На шум во двор вышла Люба. 
- Мама, Сарочка купила козу, что б молоко у нас было! – сказал Яник.       
- Ты купила козу?
- Конечно, разве ты не видишь? Смотри, какая красивая, беленькая!
Люба подошла к козе, низко наклонилась и заглянула ей под брюхо. Когда она  выпрямилась, всё её лицо было сморщено от смеха. Сначала она пыталась его  сдержать, но ничего не получалось, и Люба уже смеялась во весь голос.
- Моисей! - крикнула она, – выйди на минутку! - И опять принялась хохо-
тать.
      - Почему ты смеёшься, разве коза плохая?- обиделась Сарочка.
Мать не успела ответить, – в дверях появился отец.
- Что такое случилось, что ты так веселишься?

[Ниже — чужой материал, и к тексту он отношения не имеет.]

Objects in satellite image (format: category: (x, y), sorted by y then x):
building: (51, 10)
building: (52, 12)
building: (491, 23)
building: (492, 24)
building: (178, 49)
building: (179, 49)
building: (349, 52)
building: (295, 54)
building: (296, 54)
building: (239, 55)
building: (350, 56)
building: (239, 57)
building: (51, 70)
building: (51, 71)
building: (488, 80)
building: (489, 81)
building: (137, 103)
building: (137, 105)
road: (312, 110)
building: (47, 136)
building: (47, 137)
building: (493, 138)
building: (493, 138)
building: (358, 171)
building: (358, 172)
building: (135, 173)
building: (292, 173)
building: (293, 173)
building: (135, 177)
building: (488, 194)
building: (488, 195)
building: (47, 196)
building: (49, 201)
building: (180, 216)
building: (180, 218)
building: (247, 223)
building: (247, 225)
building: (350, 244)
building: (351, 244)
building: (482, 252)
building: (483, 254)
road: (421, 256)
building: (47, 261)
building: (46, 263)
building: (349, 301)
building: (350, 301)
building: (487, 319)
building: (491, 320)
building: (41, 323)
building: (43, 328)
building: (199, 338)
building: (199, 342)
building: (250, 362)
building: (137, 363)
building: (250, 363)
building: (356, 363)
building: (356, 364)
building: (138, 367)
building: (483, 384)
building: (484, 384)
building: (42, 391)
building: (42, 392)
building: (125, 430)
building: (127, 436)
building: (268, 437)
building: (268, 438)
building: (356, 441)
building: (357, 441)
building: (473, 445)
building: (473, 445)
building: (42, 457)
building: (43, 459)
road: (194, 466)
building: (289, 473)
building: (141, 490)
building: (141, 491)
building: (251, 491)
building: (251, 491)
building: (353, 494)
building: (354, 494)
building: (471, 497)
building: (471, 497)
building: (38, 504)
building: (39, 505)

Люба показывала на козу пальцем, не в силах произнести ни слова. Наконец, она  успокоилась и сказала:
- Подойди сюда, посмотри, кого твоя дочь купила!
      -    Коза!- Он тоже заглянул ей под брюхо.- Это козёл! Зачем нам козёл? – с  удивлением обратился он к жене.
- А ты у Сарочки спроси!
- Мaма! Не волнуйся – молоко будет!
- Что?! Ой, не могу!- расхохоталась Люба, - и кто тебе это сказал? 
- Да узбек, который её продавал...Он мне поклялся, что…
- Здорово он тебя обманул, - Люба всплеснула руками, - козла выдал за козу,да в добавок заверил, что он будет давать молоко... Вот  зараза! А ты куда смотрела? Совсем дитя малое, тебе только замуж нехватало, всё, созрела уже…- Конец фразы  она пробормотала себе под нос, чтоб дочка не услыхала и не обиделась.
               Козла, конечно, пришлось продать.